Ao Governo Regional não se pede que recorra a uma fórmula tão arriscada de exercício de quaisquer poderes, muito menos se conclui que se tenha escondido dos seus compromissos, pede-se apenas que aprofunde e consciencialize a realidade e a gravidade deste problema – a Incineradora, o qual afeta/rá muitos açorianos. Que procure, no espírito do seu Estatuto, fazer aquilo que lhe incumbe e que é intervir e decidir em prol do Ambiente, do Turismo e, sobretudo, da Saúde na Região Autónoma dos Açores. Travar a Incineradora, como fez um Governo seu precedente em 2004, era um passo determinante nesse sentido.


Coisa diferente, e estranhamente, está a acontecer por cá, onde alguns agentes políticos, designadamente o Presidente da AMISM, parecem não alcançar, ou não querer alcançar, que um turismo verde, natural, ambiental como aquele que os Açores podem oferecer, sobretudo a muitos estrangeiros que o procuram e tentam fugir, precisamente, da poluição dos seus países, é absolutamente incompatível com a ideia e a instalação de uma Incineradora, por melhor que ela seja.

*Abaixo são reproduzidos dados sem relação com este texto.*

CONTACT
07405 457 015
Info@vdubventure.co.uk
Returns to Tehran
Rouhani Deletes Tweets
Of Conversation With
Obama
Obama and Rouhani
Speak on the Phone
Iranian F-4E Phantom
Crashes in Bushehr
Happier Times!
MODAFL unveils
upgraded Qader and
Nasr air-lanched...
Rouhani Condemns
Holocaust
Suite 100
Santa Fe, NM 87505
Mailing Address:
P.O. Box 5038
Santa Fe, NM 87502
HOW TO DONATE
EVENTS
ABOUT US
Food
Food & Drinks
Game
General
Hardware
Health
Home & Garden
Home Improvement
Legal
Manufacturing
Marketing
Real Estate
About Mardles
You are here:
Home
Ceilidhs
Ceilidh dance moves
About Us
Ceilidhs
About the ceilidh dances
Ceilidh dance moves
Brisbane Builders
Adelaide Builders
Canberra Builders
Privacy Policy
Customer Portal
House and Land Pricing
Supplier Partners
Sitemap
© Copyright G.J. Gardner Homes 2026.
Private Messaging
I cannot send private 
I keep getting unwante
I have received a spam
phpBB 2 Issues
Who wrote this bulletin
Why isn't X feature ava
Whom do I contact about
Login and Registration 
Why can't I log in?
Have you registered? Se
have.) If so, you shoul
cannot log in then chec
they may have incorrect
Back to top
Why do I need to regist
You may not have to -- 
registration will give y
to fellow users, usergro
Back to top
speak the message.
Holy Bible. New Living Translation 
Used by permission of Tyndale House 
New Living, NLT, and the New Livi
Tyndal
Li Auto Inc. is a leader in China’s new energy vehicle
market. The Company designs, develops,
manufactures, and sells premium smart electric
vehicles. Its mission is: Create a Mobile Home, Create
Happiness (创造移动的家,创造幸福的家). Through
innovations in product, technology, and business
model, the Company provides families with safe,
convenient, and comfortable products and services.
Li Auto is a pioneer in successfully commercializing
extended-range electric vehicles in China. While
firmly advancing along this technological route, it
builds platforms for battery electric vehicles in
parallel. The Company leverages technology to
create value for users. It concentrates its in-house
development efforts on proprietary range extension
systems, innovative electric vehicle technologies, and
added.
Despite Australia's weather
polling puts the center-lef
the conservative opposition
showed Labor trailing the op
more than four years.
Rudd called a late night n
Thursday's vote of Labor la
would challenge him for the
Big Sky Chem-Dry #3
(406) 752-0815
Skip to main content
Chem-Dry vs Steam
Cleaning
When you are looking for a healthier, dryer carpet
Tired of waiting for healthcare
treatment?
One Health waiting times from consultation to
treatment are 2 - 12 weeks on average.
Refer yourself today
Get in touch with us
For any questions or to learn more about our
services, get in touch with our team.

Embora seja um entusiasta da participação pública dos cidadãos, defensor da figura do referendo para muitíssimas áreas, contudo, e num curto espaço de tempo nesta Ilha, não posso deixar de notar as já várias intervenções cívicas contra medidas a serem praticadas pelos ocupantes de cargos políticos. Neste sentido, começa a preocupar-me tal desfasamento. Já são algumas as vezes que os cidadãos intervêm para corrigir ou suprir aquilo que os agentes políticos têm feito. Por um lado, é positivo. Por outro, algo não vai bem na classe política que cá temos.

Termino com esperança depositada no Sr. Presidente do Governo Regional, o Dr. Vasco Cordeiro, quem julgo que terá o bom senso para travar este equipamento hediondo, quer seja de uma forma direta ou, ao menos, indireta.